[Dataset records]
# # # #
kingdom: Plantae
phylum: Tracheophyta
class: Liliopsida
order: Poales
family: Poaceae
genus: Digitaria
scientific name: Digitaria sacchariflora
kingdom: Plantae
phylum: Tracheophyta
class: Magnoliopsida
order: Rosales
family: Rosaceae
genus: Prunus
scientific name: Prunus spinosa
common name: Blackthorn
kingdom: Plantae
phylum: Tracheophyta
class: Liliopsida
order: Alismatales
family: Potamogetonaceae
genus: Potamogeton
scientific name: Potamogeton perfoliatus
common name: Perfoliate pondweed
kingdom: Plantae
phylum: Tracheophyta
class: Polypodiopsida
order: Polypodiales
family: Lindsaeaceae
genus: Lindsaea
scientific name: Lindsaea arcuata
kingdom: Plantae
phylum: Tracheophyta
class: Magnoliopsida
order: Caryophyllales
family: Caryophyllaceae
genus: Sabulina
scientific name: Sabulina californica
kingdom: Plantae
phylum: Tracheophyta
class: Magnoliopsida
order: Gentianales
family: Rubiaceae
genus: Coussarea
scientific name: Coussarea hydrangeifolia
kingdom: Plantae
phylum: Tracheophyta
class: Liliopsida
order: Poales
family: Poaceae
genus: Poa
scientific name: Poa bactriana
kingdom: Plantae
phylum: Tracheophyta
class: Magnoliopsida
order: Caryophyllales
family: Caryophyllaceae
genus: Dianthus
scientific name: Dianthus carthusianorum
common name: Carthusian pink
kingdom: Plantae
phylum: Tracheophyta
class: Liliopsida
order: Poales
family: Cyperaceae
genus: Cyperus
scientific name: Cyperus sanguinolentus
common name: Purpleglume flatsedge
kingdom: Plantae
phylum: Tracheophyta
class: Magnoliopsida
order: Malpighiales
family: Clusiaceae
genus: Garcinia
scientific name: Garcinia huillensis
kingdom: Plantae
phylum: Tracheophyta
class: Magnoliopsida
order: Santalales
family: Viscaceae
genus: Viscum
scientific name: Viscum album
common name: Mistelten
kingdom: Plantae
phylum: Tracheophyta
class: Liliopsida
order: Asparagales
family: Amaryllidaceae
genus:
# # # #
_DIRECTION_: Render every line of the records above as a Markdown table with the columns "Row" and "Line", numbering each row and skipping any blank lines.

_WRITTEN ANSWER_:
| Row | Line |
|---|---|
| 1 | kingdom: Plantae |
| 2 | phylum: Tracheophyta |
| 3 | class: Liliopsida |
| 4 | order: Poales |
| 5 | family: Poaceae |
| 6 | genus: Digitaria |
| 7 | scientific name: Digitaria sacchariflora |
| 8 | kingdom: Plantae |
| 9 | phylum: Tracheophyta |
| 10 | class: Magnoliopsida |
| 11 | order: Rosales |
| 12 | family: Rosaceae |
| 13 | genus: Prunus |
| 14 | scientific name: Prunus spinosa |
| 15 | common name: Blackthorn |
| 16 | kingdom: Plantae |
| 17 | phylum: Tracheophyta |
| 18 | class: Liliopsida |
| 19 | order: Alismatales |
| 20 | family: Potamogetonaceae |
| 21 | genus: Potamogeton |
| 22 | scientific name: Potamogeton perfoliatus |
| 23 | common name: Perfoliate pondweed |
| 24 | kingdom: Plantae |
| 25 | phylum: Tracheophyta |
| 26 | class: Polypodiopsida |
| 27 | order: Polypodiales |
| 28 | family: Lindsaeaceae |
| 29 | genus: Lindsaea |
| 30 | scientific name: Lindsaea arcuata |
| 31 | kingdom: Plantae |
| 32 | phylum: Tracheophyta |
| 33 | class: Magnoliopsida |
| 34 | order: Caryophyllales |
| 35 | family: Caryophyllaceae |
| 36 | genus: Sabulina |
| 37 | scientific name: Sabulina californica |
| 38 | kingdom: Plantae |
| 39 | phylum: Tracheophyta |
| 40 | class: Magnoliopsida |
| 41 | order: Gentianales |
| 42 | family: Rubiaceae |
| 43 | genus: Coussarea |
| 44 | scientific name: Coussarea hydrangeifolia |
| 45 | kingdom: Plantae |
| 46 | phylum: Tracheophyta |
| 47 | class: Liliopsida |
| 48 | order: Poales |
| 49 | family: Poaceae |
| 50 | genus: Poa |
| 51 | scientific name: Poa bactriana |
| 52 | kingdom: Plantae |
| 53 | phylum: Tracheophyta |
| 54 | class: Magnoliopsida |
| 55 | order: Caryophyllales |
| 56 | family: Caryophyllaceae |
| 57 | genus: Dianthus |
| 58 | scientific name: Dianthus carthusianorum |
| 59 | common name: Carthusian pink |
| 60 | kingdom: Plantae |
| 61 | phylum: Tracheophyta |
| 62 | class: Liliopsida |
| 63 | order: Poales |
| 64 | family: Cyperaceae |
| 65 | genus: Cyperus |
| 66 | scientific name: Cyperus sanguinolentus |
| 67 | common name: Purpleglume flatsedge |
| 68 | kingdom: Plantae |
| 69 | phylum: Tracheophyta |
| 70 | class: Magnoliopsida |
| 71 | order: Malpighiales |
| 72 | family: Clusiaceae |
| 73 | genus: Garcinia |
| 74 | scientific name: Garcinia huillensis |
| 75 | kingdom: Plantae |
| 76 | phylum: Tracheophyta |
| 77 | class: Magnoliopsida |
| 78 | order: Santalales |
| 79 | family: Viscaceae |
| 80 | genus: Viscum |
| 81 | scientific name: Viscum album |
| 82 | common name: Mistelten |
| 83 | kingdom: Plantae |
| 84 | phylum: Tracheophyta |
| 85 | class: Liliopsida |
| 86 | order: Asparagales |
| 87 | family: Amaryllidaceae |
| 88 | genus: |